STUDY QUESTIONS =
a. Condense the paragraph beginning "Clients, too, are coming to rely" from the article on Sarbox and outside accounting advisers into a short list, keeping its main facts.
b. In the article on Sarbox and outside accounting advisers, why does Ladenberger say that having PwC in the room gives him more assurance? Answer in one to three sentences.
c. Continue the article on Sarbox and outside accounting advisers from where it stops.

TEXT UNDER STUDY =
┌──

The irony of this situation is obvious to observers of the accounting industry. Prior to the recent spate of corporate financial scandals, accounting firms regularly used their audit services to help cross-sell more-profitable consulting services; now, accounting firms are using their consulting services to land auditing contracts, which, post-Sarbox, have become more lucrative.
Engagement partners no doubt have mixed feelings about the appearance of third-party advisers. Although the SEC and the Public Company Accounting Oversight Board (PCAOB) have encouraged independent auditors to rely more on the documenting and testing performed by clients, such an approach cuts down on billable hours.
The PCAOB has also suggested that external auditors hold more 404 discussions with clients before the attestation phase. That sort of collaboration raises concerns about auditor independence — a huge worry for executives still reeling from the demise of Arthur Andersen. “I’m not sure individual partners at the Big Four are quite on board yet with the PCAOB’s position,” surmises one finance chief. “They’re still interpreting earlier statements that they should not be providing consulting advice.”
In fact, some corporate managers claim external auditors prefer it when internal-controls tests are conducted by somebody other than their clients. Joanne M. Berkowitz, PMI chief enterprise officer and overseer of the company’s Sarbox efforts, says independent auditors “seem to be giving management testing more reliance if…the company performs it independent of the business units.” Other executives have discovered the same thing. “Our auditors didn’t want us testing our own controls,” says David Black, controller at BWX Technologies Inc., a subsidiary of McDermott International Inc. “The auditors liked a third-party, independent source doing controls. They could rely on that.”
Clients, too, are coming to rely on third-party sources — in some cases, for more than just controls work. According to the CFO poll, 28 percent of the respondents said they now use third-party consultants for advice on internal audit. One in 10 solicit outside opinions on accounting standards — advice formerly rendered by external auditors.
SPX’s Ladenberger points out that the law says a public issuer must take a position on the facts in both balance sheet and income statement — and then have it audited. “If the external auditor came in and took a different view on a transaction, we would have an audit adjustment and there would be a deficiency under Sarbox for not getting it right,” he says. “Having PwC in the room gives me more assurance to present the case to Deloitte & Touche.”
Indeed, in some ways it appears that clients are seeking a relationship akin to the one they once had with their auditor of record: someone who is familiar with their business and has the ability to offer advice on new or emerging issues. Says BDO Seidman’s Howell: “They come to us and say, ‘Is this a real issue, or are we just being jerked around?’ And we give them an answer.”
Spooky
Answers don’t come cheap. As with all audit work, billable hours for outside accounting advisers can add up. Ladenberger says his business unit alone spent around $250,000 on third-party auditing fees last year.

└──

DATA EXTRACT =
┌──

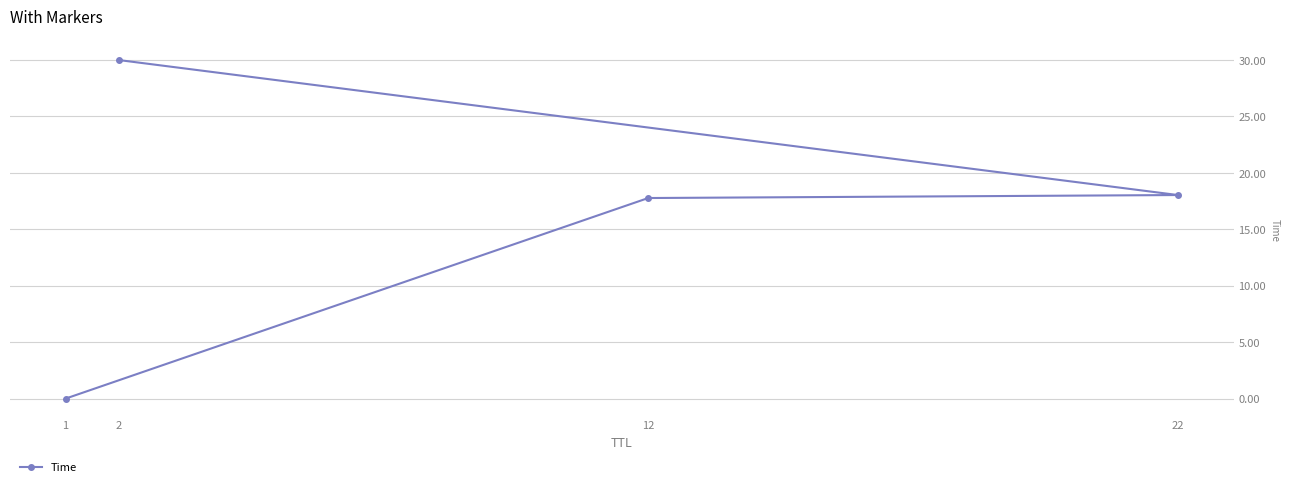

Where is the data nearest to the value 15?

12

└──

RESPONSES PER TASK =
a.
- Clients increasingly rely on third-party sources, sometimes for more than controls work.
- In the CFO poll, 28 percent of respondents said they now use third-party consultants for advice on internal audit.
- One in 10 seek outside opinions on accounting standards, advice that external auditors used to give.

b. The law requires a public issuer to take a position on the facts in its balance sheet and income statement and then have that position audited. If the external auditor took a different view on a transaction, there would be an audit adjustment and a Sarbox deficiency for not getting it right. PwC's input helps him present his case to Deloitte & Touche.

c.
Businesses with large cross-border operations can pay even more. A. Schulman Inc., a plastic-compound manufacturer based in Akron, spent nearly $6 million in third-party audit consulting fees in 2005. Management at the $1.4 billion (in revenues) company had little choice: Schulman is a far-flung operation, with 65 percent of its businesses located outside the United States. As CFO Robert A. Stefanko points out, those international units are subject to Section 404 requirements.
“Every country we’re in has different languages and a need for someone who speaks the local language,” he explains. “We just don’t have enough people in-house to do the management testing, so we hired a Big Four firm to do it for us.”
Of course, some finance chiefs balk at seven-figure consulting bills. David Adante, CFO of landscaping specialist The Davey Tree Expert Co., says the company has a board member who works at another business that “spent a fortune” on 404 consulting services. Having just completed its own sizable SAP software upgrade, management at the $432 million (in revenues) Davey Tree wasn’t sure it needed “to bring in people to run down every control in each of our subsidiaries,” explains Adante. Ultimately, the company decided not to hire outside help for Section 404.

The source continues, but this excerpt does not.